The “point” of a mechanistic theory of self-deception
by Hazard
- It’s very under-discussed. Most investigations of self-deception I’ve encountered either focus on studying its “ecological niche” (the “why”), or focus on demonstrating that self-deception is indeed happening in a specific situation (the second half of The Elephant in the Brain is just this).
- This is a problem for anyone who was hoping to learn something personally useful. If you haven’t gotten the mind-worm that self-deception is totally awesome and you should be doing it all the time, you might reasonably wonder how you might be able to tell if you’re “lying to yourself” about important things that will result in you fucking yourself over. The prevailing attitude I encounter towards this question is “lol, you can’t” or a slightly less aggravating “lol, that’s not my department.”

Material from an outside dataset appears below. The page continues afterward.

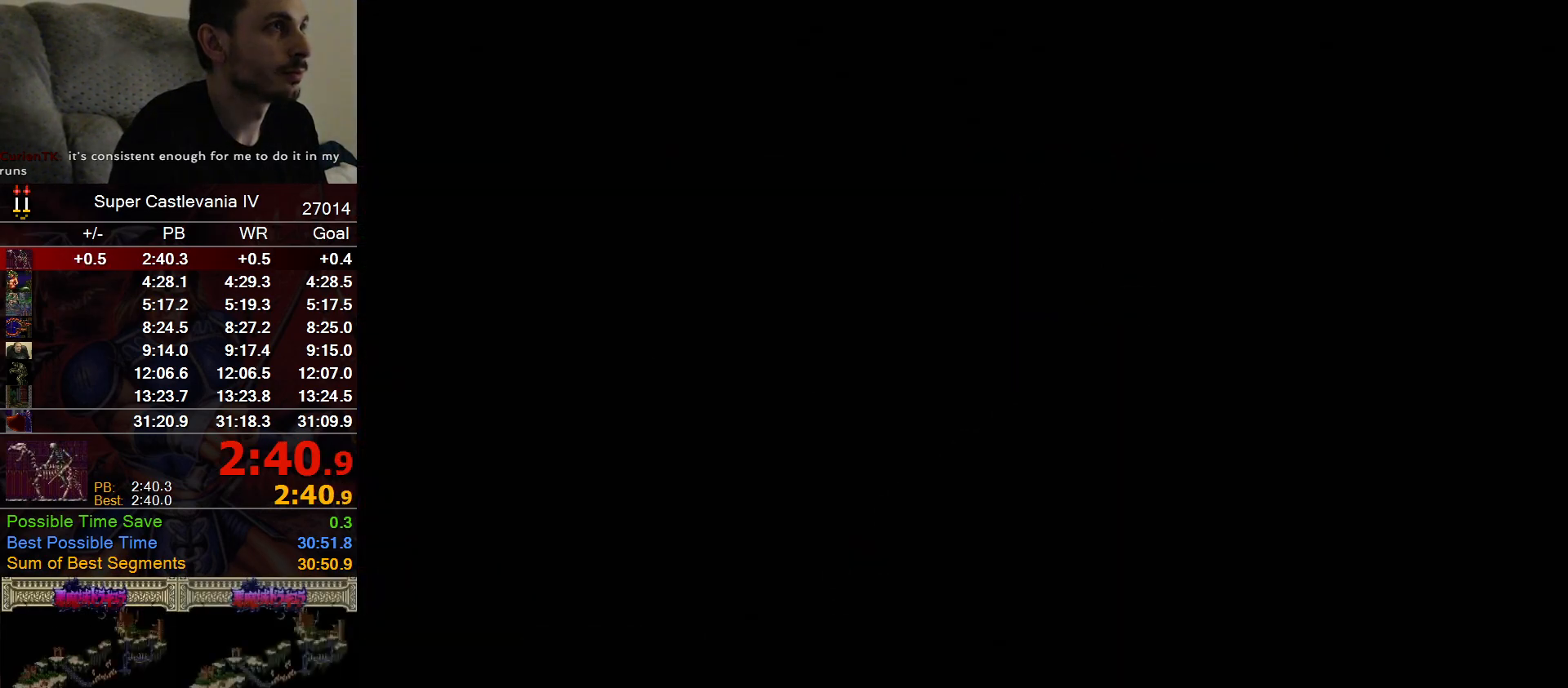
{"dt_ms": 500, "buttons": [], "events": [[150, "A", "down"], [233, "A", "up"]]}
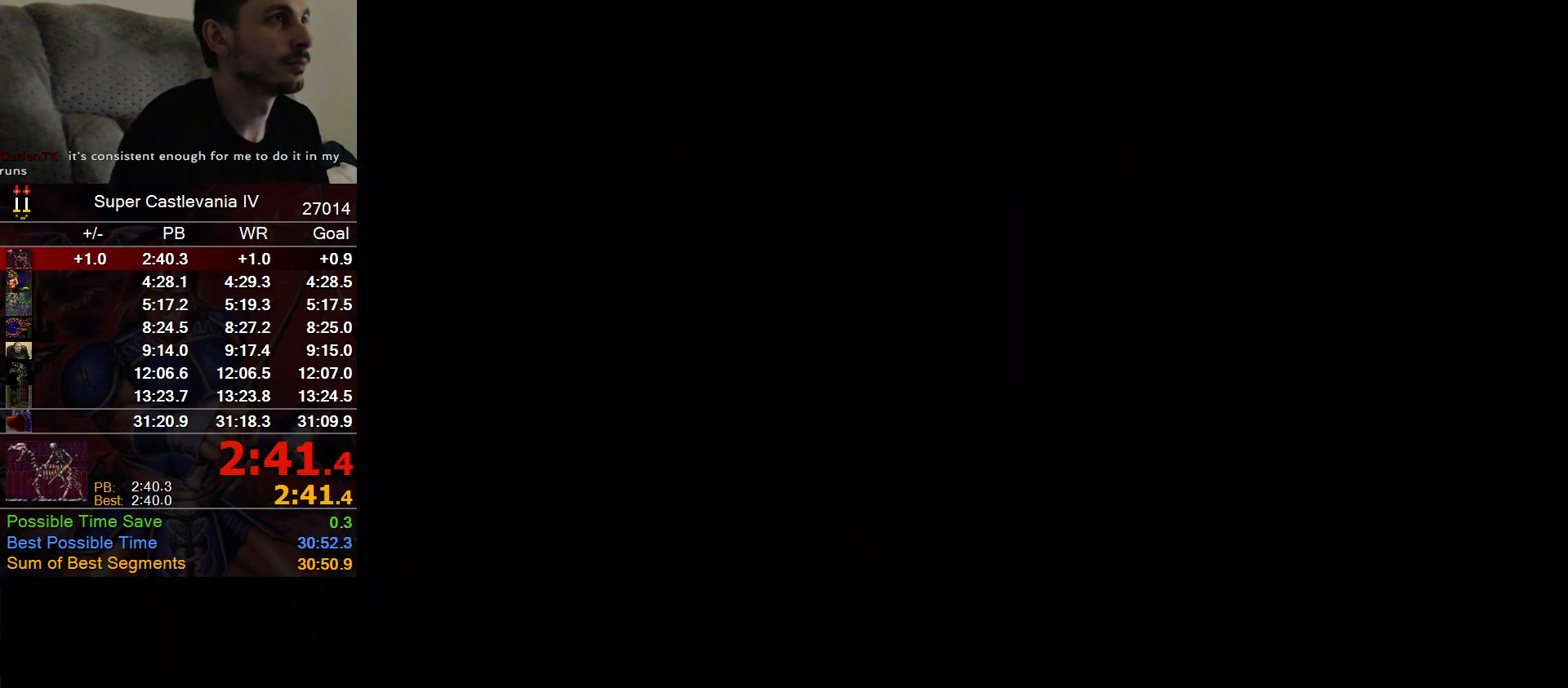
{"dt_ms": 500, "buttons": [], "events": []}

- Let’s say you care about the fact that you’re in varying degrees of conflict with parties that you think are deceiving themselves. When you only have the theory of “why” and tools for asserting it’s happening, the best you can do is make a rhetorically convincing case to third-parties that the second party is self-deceiving, leading to the third-parties joining you in coordinating against them.
- That’s not nothing, to be clear. It’s just that the above is a conflict resolution hammer that I’d only want to pull out in situations where I’ve got no better choice.
- If you want to usefully contribute to someone actually amending their ways, you need to understand the phenomena on a more gearsy/mechanistic level.